Regarding the impact of COVID certificates on the economy, we conducted a quantitative analysis based on the weekly gross domestic product (GDP) estimates provided by the Organisation for Economic Co-operation and Development’s Weekly Tracker, developed by one of our coauthors. We found COVID certificates spur economic recovery as more people resume in-person economic activities, including working on-site and consuming goods and services; further, the avoidance of renewed closures contributes to the recovery. From their adoption to the end of 2021, COVID certificates averted weekly GDP losses of 0.6 (0.5–0.9) % in France, 0.3 (0.1–0.4) % in Germany, and 0.5 (0.3–0.7) % in Italy, accounting overall to additional €6 billion GDP in France, €1.4 billion in Germany, and €2.1 billion in Italy during the second half of 2021.
As the topic of COVID certificates has been actively debated, our study contributed to public discourse. For example, the French Ministers of Economics and Health commented on it, and international media including the Financial Times, Die Zeit, and La Repubblica covered our findings. Despite our and others research, population-wide non-pharmaceutical interventions remain contentious, hence the necessity of conducting holistic evaluations that capture their broad socio-economic short- and mid-term consequences. The COVID-19 pandemic has confirmed the central role of science, scientific knowledge, and research to provide guidance to decision makers.
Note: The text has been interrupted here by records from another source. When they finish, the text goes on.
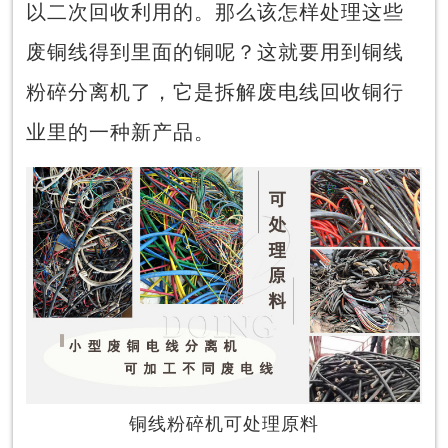
以二次回收利用的。那么该怎样处理这些
废铜线得到里面的铜呢？这就要用到铜线
粉碎分离机了，它是拆解废电线回收铜行
业里的一种新产品。
铜线粉碎机可处理原料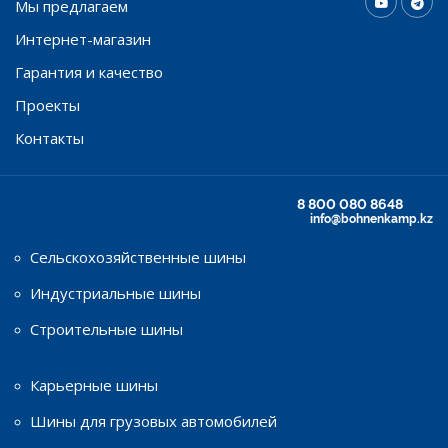
Мы предлагаем
Интернет-магазин
Гарантия и качество
Проекты
Контакты
8 800 080 8648
info@bohnenkamp.kz
Сельскохозяйственные шины
Индустриальные шины
Строительные шины
Карьерные шины
Шины для грузовых автомобилей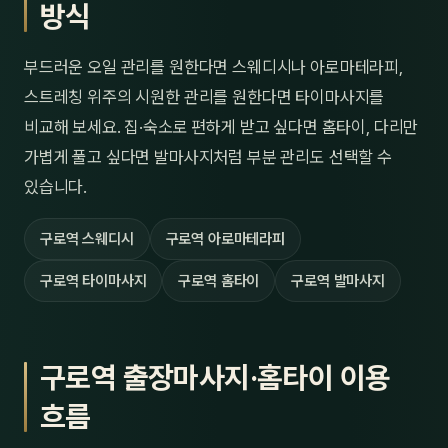
방식
부드러운 오일 관리를 원한다면 스웨디시나 아로마테라피,
스트레칭 위주의 시원한 관리를 원한다면 타이마사지를
비교해 보세요. 집·숙소로 편하게 받고 싶다면 홈타이, 다리만
가볍게 풀고 싶다면 발마사지처럼 부분 관리도 선택할 수
있습니다.
구로역 스웨디시
구로역 아로마테라피
구로역 타이마사지
구로역 홈타이
구로역 발마사지
구로역 출장마사지·홈타이 이용
흐름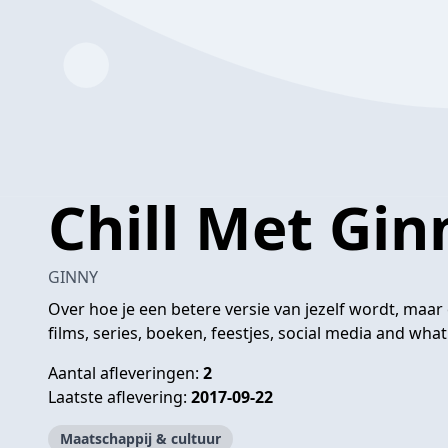
Chill Met Gin
GINNY
Over hoe je een betere versie van jezelf wordt, maar
films, series, boeken, feestjes, social media and what
Aantal afleveringen:
2
Laatste aflevering:
2017-09-22
Maatschappij & cultuur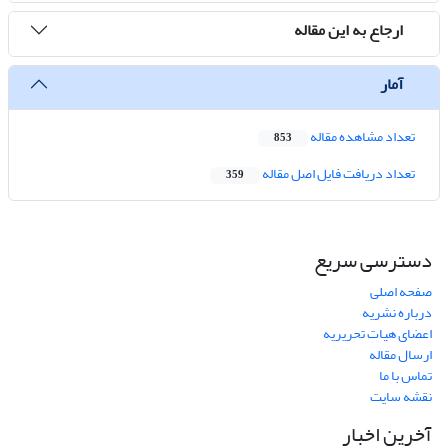
ارجاع به این مقاله
آمار
تعداد مشاهده مقاله
853
تعداد دریافت فایل اصل مقاله
359
دسترسی سریع
صفحه اصلی
درباره نشریه
اعضای هیات تحریریه
ارسال مقاله
تماس با ما
نقشه سایت
آخرین اخبار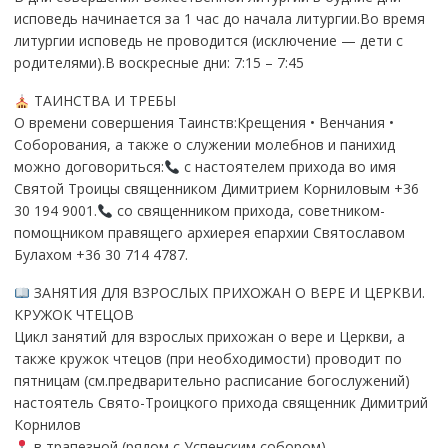
исповедь начинается за 1 час до начала литургии.Во время
литургии исповедь не проводится (исключение — дети с
родителями).В воскресные дни: 7:15 – 7:45
ТАИНСТВА И ТРЕБЫ
О времени совершения Таинств:Крещения • Венчания •
Соборования, а также о служении молебнов и панихид
можно договориться:
с настоятелем прихода во имя
Святой Троицы священником Димитрием Корниловым +36
30 194 9001.
со священником прихода, советником-
помощником правящего архиерея епархии Святославом
Булахом +36 30 714 4787.
ЗАНЯТИЯ ДЛЯ ВЗРОСЛЫХ ПРИХОЖАН О ВЕРЕ И ЦЕРКВИ.
КРУЖОК ЧТЕЦОВ
Цикл занятий для взрослых прихожан о вере и Церкви, а
также кружок чтецов (при необходимости) проводит по
пятницам (см.предварительно расписание богослужений)
настоятель Свято-Троицкого прихода священник Димитрий
Корнилов
в трапезной (рядом с Успенским собором)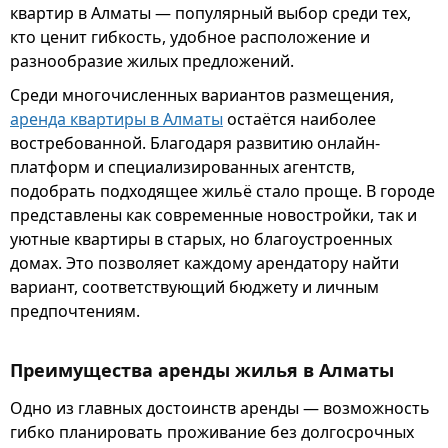
квартир в Алматы — популярный выбор среди тех,
кто ценит гибкость, удобное расположение и
разнообразие жилых предложений.
Среди многочисленных вариантов размещения,
аренда квартиры в Алматы
остаётся наиболее
востребованной. Благодаря развитию онлайн-
платформ и специализированных агентств,
подобрать подходящее жильё стало проще. В городе
представлены как современные новостройки, так и
уютные квартиры в старых, но благоустроенных
домах. Это позволяет каждому арендатору найти
вариант, соответствующий бюджету и личным
предпочтениям.
Преимущества аренды жилья в Алматы
Одно из главных достоинств аренды — возможность
гибко планировать проживание без долгосрочных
However, urgency inevitably led to partial analyses, favoring voices from certain disciplines to the detriment of others. In a recent expert consultation at the European Centre for Disease Prevention and Control (ECDC) our contribution centered around how to deal with uncertainty when a new health threat arises. Building on the lessons learnt during this pandemic, we believe that it is important to design emergency response plans that are flexible, rapidly implementable, and that can be adapted to diverse socio-economic and political contexts. The temporary and measured use of certification to prove health status or immunity should be considered as an effective tool to tackle future outbreaks.